▸ Instructions for the task
An exact copy of the data is needed, one that excludes all pictures.

START Data shown

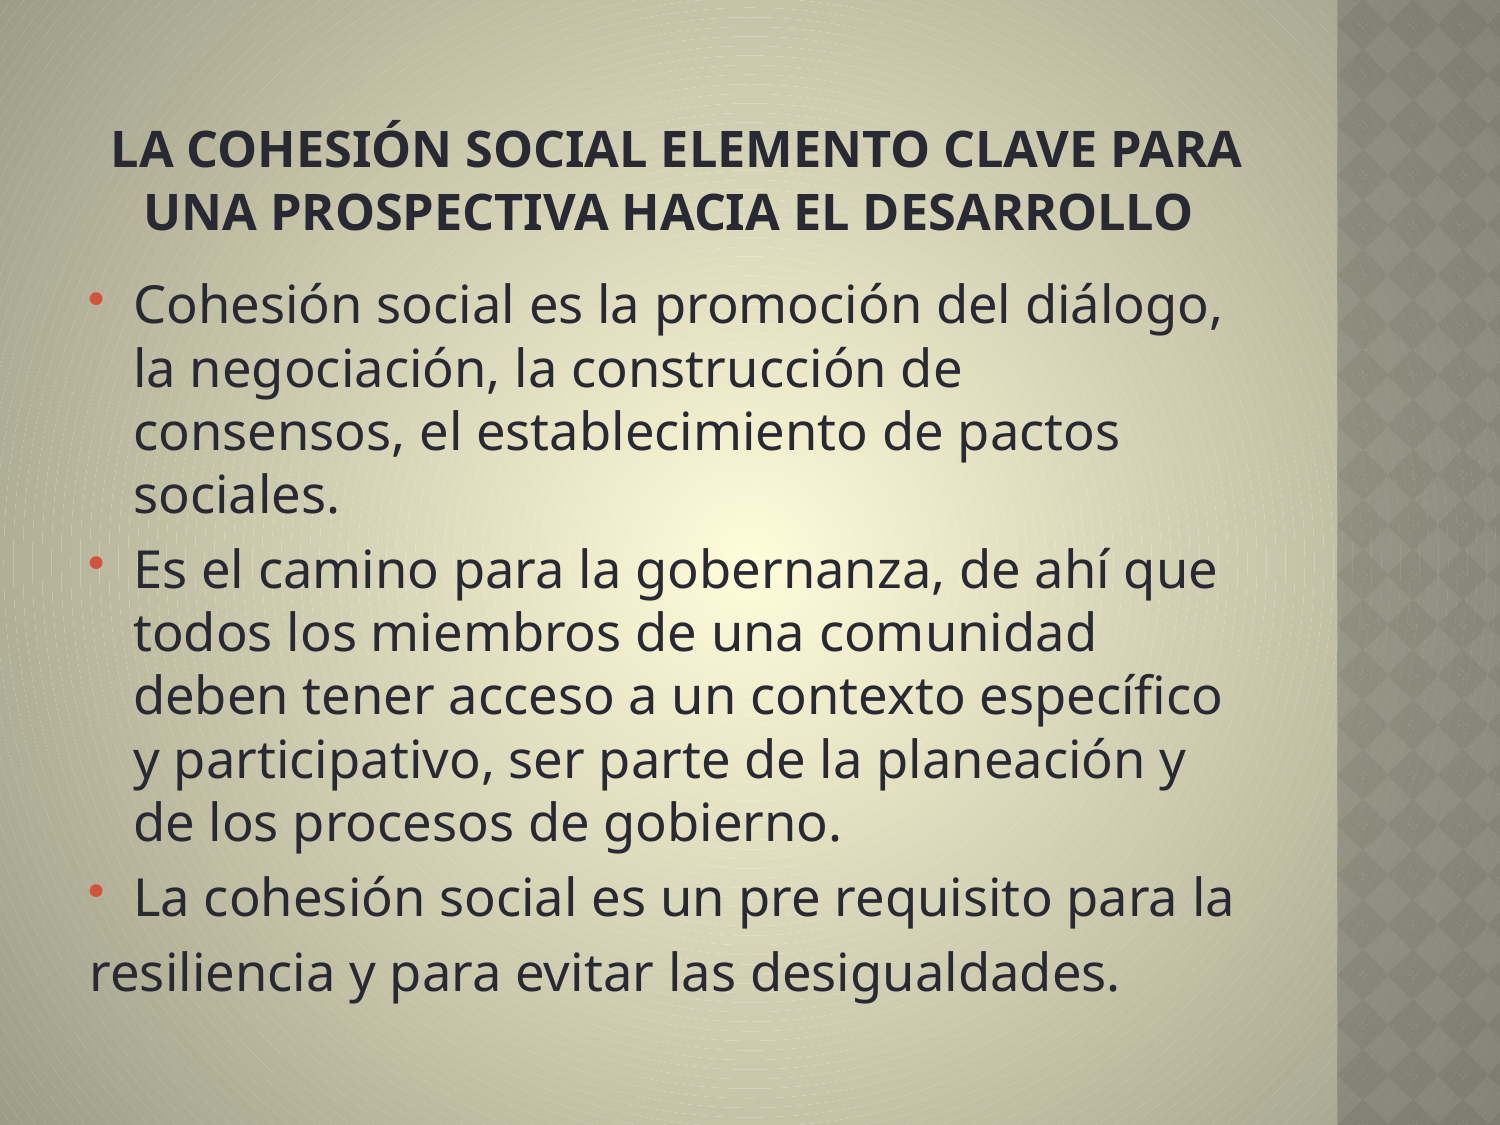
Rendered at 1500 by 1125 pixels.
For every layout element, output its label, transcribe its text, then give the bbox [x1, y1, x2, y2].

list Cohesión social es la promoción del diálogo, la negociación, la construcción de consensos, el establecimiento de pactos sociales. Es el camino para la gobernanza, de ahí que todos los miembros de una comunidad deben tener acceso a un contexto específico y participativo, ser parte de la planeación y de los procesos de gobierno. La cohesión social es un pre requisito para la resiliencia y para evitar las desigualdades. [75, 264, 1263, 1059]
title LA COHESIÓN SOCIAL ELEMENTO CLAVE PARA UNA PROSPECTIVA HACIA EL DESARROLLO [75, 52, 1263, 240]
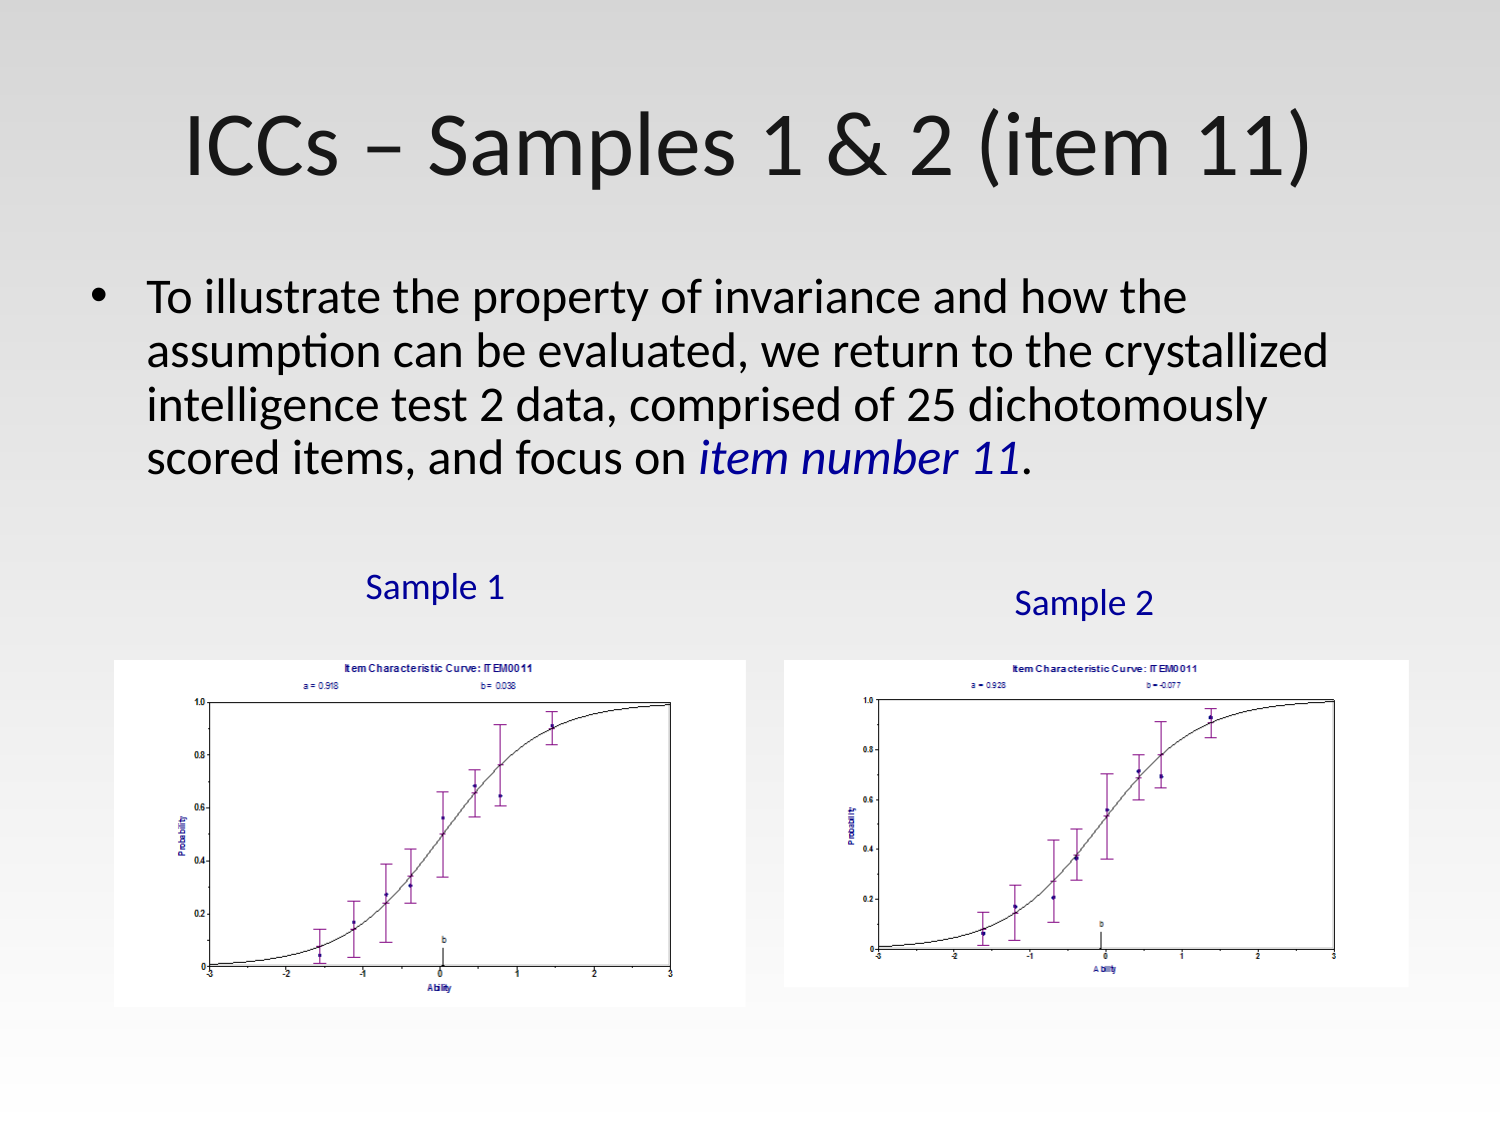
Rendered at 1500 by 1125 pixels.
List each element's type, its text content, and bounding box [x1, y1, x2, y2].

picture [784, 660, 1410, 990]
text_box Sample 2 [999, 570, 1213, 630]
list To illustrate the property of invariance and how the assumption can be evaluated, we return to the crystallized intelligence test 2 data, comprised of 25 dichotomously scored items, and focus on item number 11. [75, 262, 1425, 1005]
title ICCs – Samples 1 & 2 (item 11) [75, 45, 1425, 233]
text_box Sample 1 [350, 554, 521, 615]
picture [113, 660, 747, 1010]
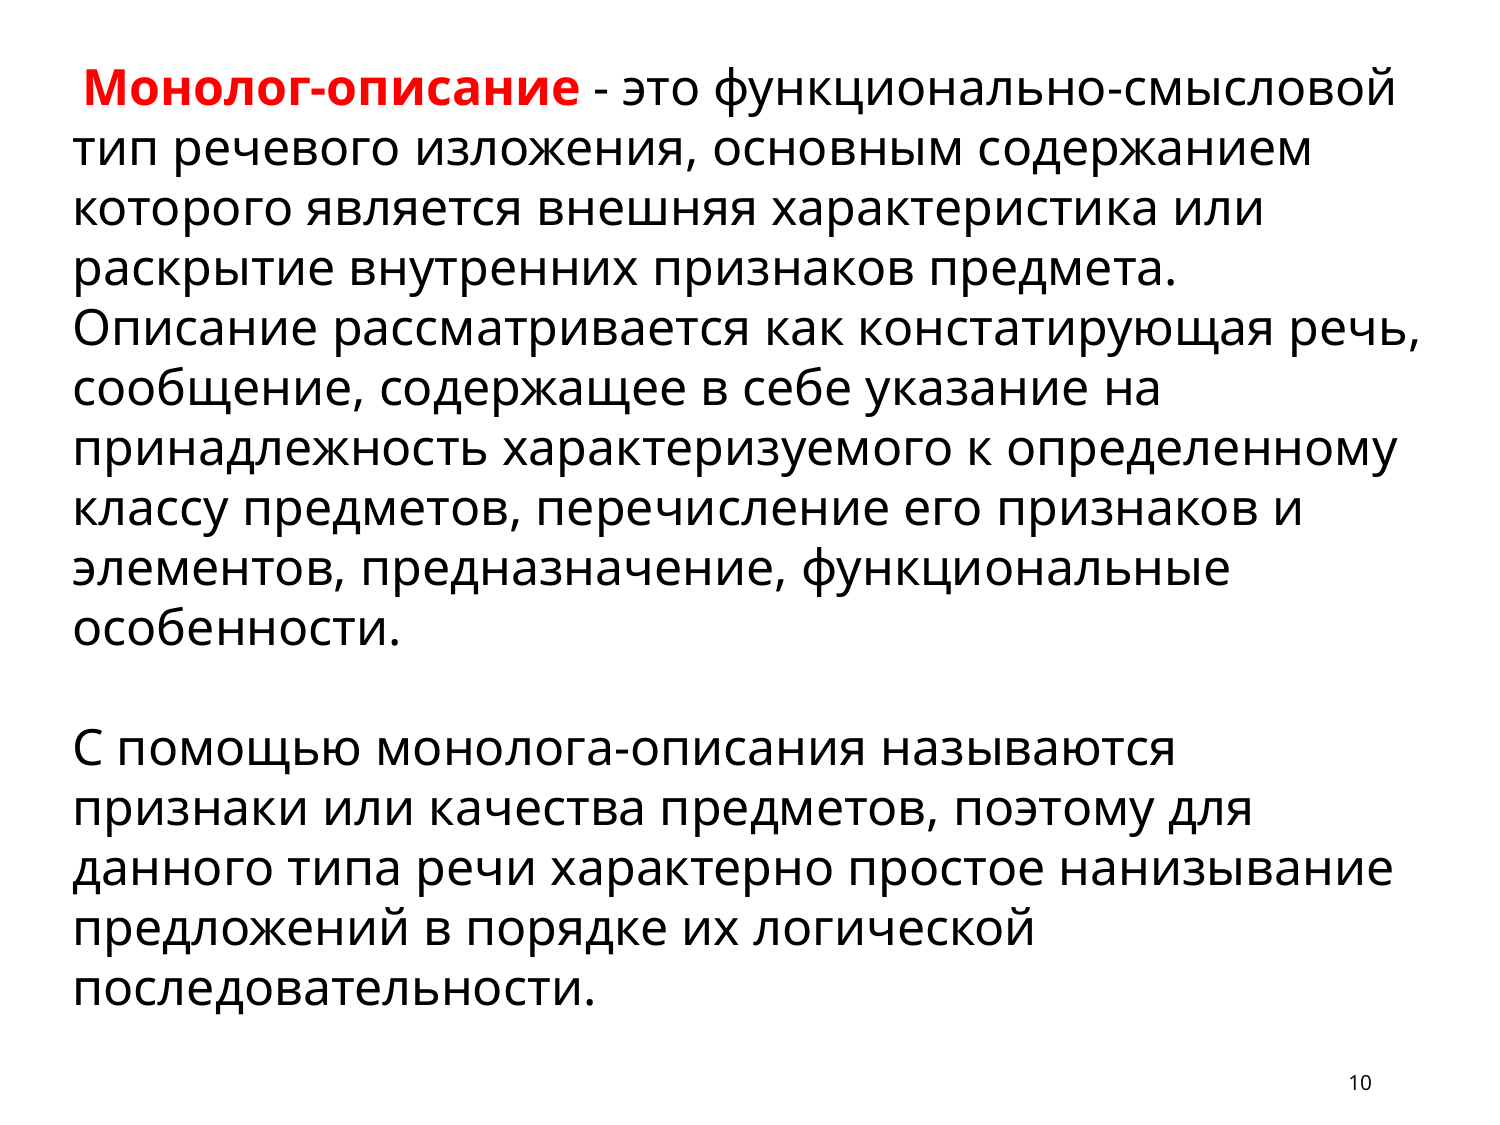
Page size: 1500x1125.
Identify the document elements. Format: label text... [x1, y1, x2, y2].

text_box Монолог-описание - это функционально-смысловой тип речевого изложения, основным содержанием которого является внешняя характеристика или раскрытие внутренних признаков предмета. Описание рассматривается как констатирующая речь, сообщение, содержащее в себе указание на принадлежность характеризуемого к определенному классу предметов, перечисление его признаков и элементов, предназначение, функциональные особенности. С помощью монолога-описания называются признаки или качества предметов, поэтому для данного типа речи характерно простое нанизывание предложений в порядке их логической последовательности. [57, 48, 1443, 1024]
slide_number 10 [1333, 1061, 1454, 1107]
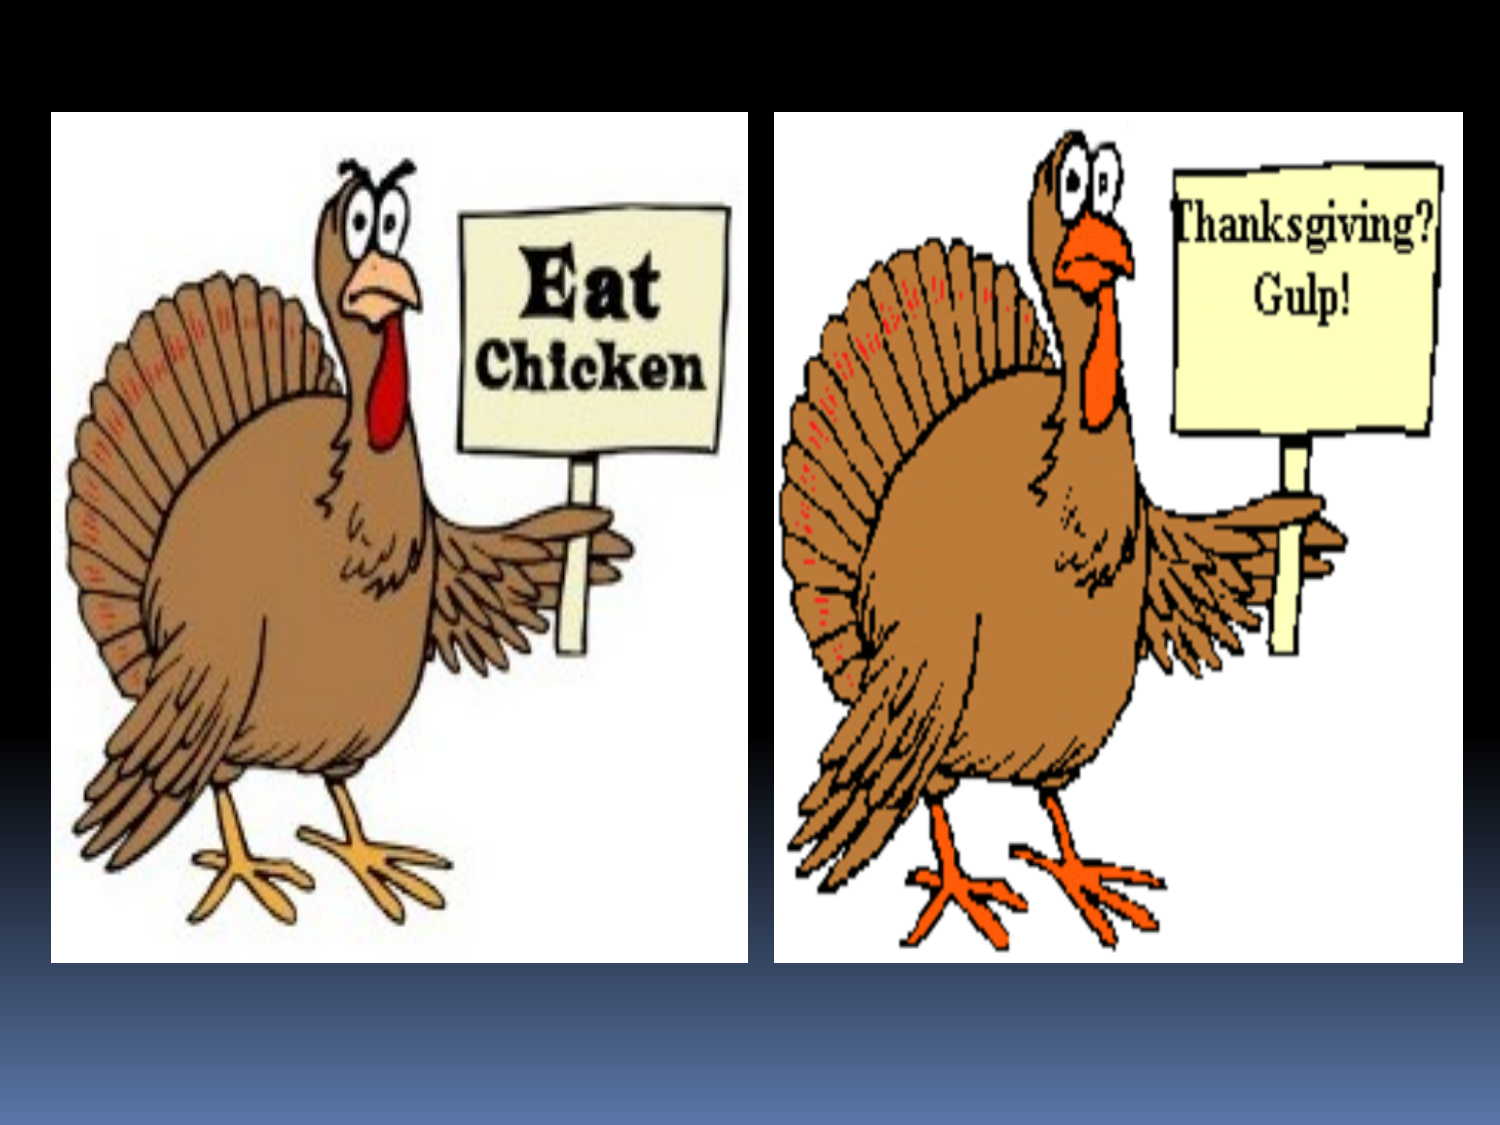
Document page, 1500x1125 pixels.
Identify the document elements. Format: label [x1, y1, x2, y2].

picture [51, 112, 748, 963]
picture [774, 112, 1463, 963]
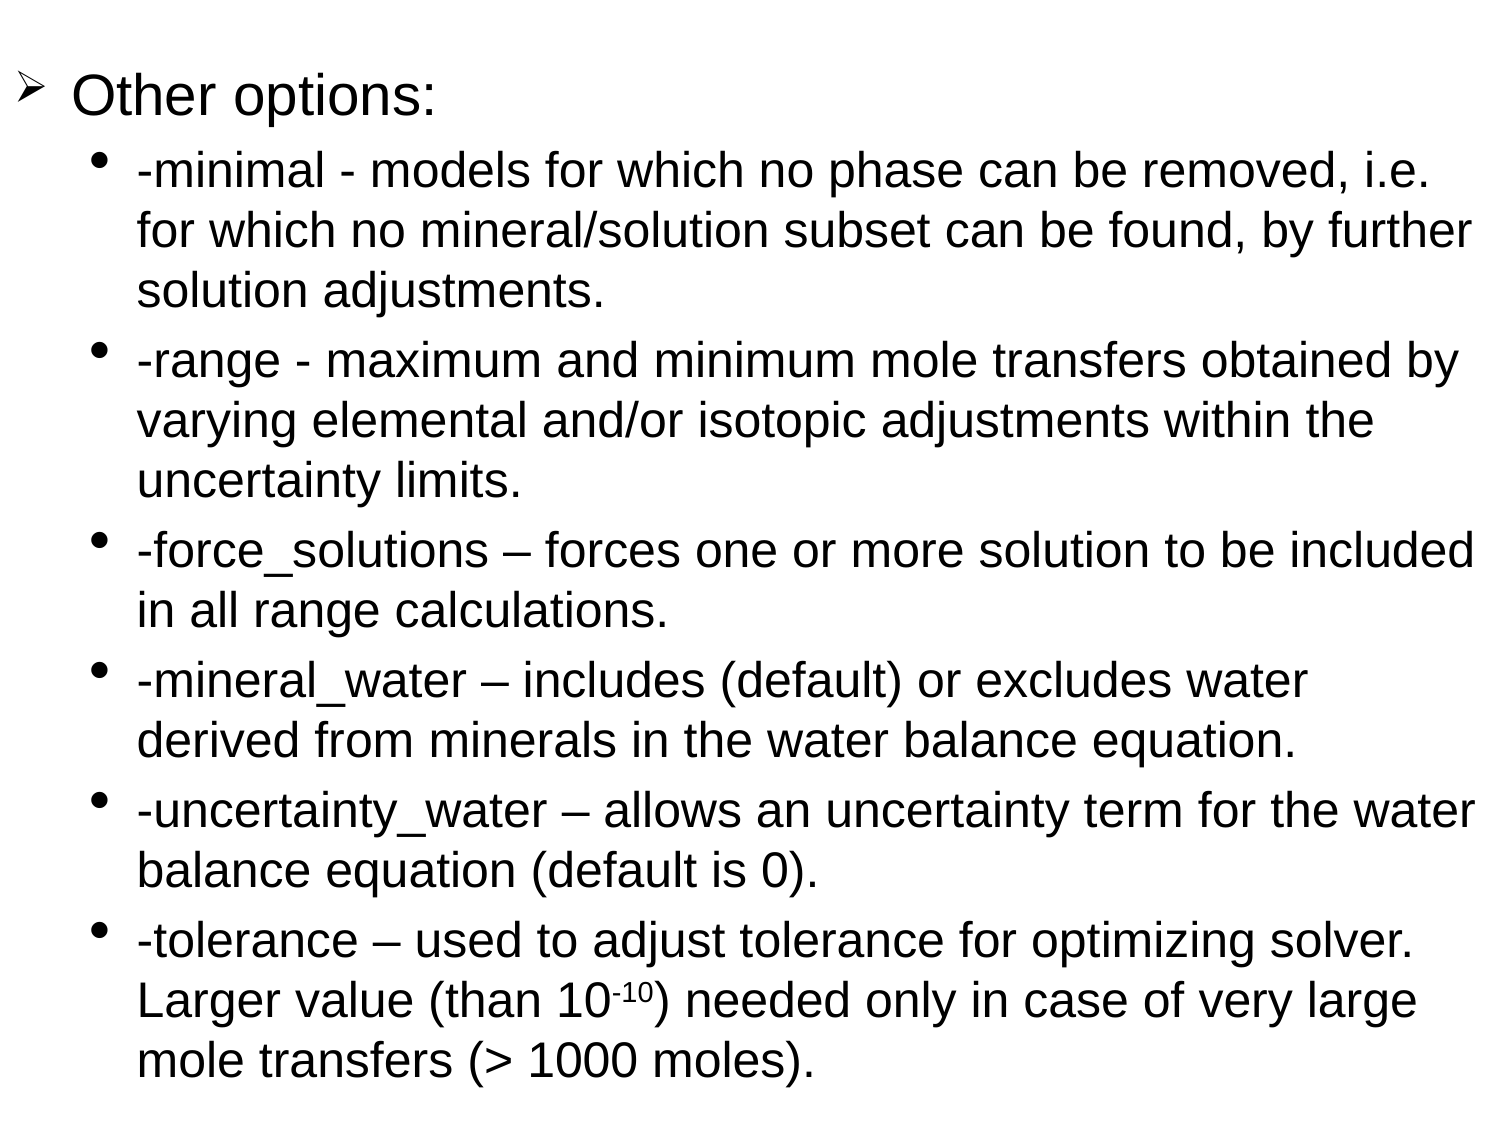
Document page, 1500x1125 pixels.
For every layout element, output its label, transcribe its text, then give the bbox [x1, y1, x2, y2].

END Data shown

▸ Your response
Rendered at 1500 by 1125 pixels.
For every layout element, output its label, transcribe its text, then give the bbox [x1, y1, x2, y2].

list Cohesión social es la promoción del diálogo, la negociación, la construcción de consensos, el establecimiento de pactos sociales. Es el camino para la gobernanza, de ahí que todos los miembros de una comunidad deben tener acceso a un contexto específico y participativo, ser parte de la planeación y de los procesos de gobierno. La cohesión social es un pre requisito para la resiliencia y para evitar las desigualdades. [75, 264, 1263, 1059]
title LA COHESIÓN SOCIAL ELEMENTO CLAVE PARA UNA PROSPECTIVA HACIA EL DESARROLLO [75, 52, 1263, 240]
Rendered at 1500 by 1125 pixels.
List each element's type, its text content, and bounding box [x1, y1, x2, y2].

picture [784, 660, 1410, 990]
text_box Sample 2 [999, 570, 1213, 630]
list To illustrate the property of invariance and how the assumption can be evaluated, we return to the crystallized intelligence test 2 data, comprised of 25 dichotomously scored items, and focus on item number 11. [75, 262, 1425, 1005]
title ICCs – Samples 1 & 2 (item 11) [75, 45, 1425, 233]
text_box Sample 1 [350, 554, 521, 615]
picture [113, 660, 747, 1010]
Page size: 1500x1125.
Identify the document elements. Format: label text... [x1, y1, x2, y2].

text_box Монолог-описание - это функционально-смысловой тип речевого изложения, основным содержанием которого является внешняя характеристика или раскрытие внутренних признаков предмета. Описание рассматривается как констатирующая речь, сообщение, содержащее в себе указание на принадлежность характеризуемого к определенному классу предметов, перечисление его признаков и элементов, предназначение, функциональные особенности. С помощью монолога-описания называются признаки или качества предметов, поэтому для данного типа речи характерно простое нанизывание предложений в порядке их логической последовательности. [57, 48, 1443, 1024]
slide_number 10 [1333, 1061, 1454, 1107]
Document page, 1500x1125 pixels.
Identify the document elements. Format: label [x1, y1, x2, y2].

picture [51, 112, 748, 963]
picture [774, 112, 1463, 963]
Document page, 1500x1125 pixels.
For every layout element, output its label, transcribe its text, then give the bbox [x1, y1, x2, y2].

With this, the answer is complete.